→ **Extracted records**
****************************************

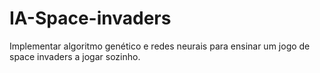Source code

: # IA-Space-invaders
Implementar algoritmo genético e redes neurais para ensinar um jogo de space invaders a jogar sozinho.
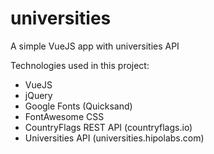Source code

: # universities
A simple VueJS app with universities API

Technologies used in this project:
- VueJS
- jQuery
- Google Fonts (Quicksand)
- FontAwesome CSS
- CountryFlags REST API (countryflags.io)
- Universities API (universities.hipolabs.com)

****************************************

→ **Your instructions**
Can you write out the data above line for line, leaving out the pictures?

→ **Answer to this exercise**
Source code

: # IA-Space-invaders
Implementar algoritmo genético e redes neurais para ensinar um jogo de space invaders a jogar sozinho.
Source code

: # universities
A simple VueJS app with universities API

Technologies used in this project:
- VueJS
- jQuery
- Google Fonts (Quicksand)
- FontAwesome CSS
- CountryFlags REST API (countryflags.io)
- Universities API (universities.hipolabs.com)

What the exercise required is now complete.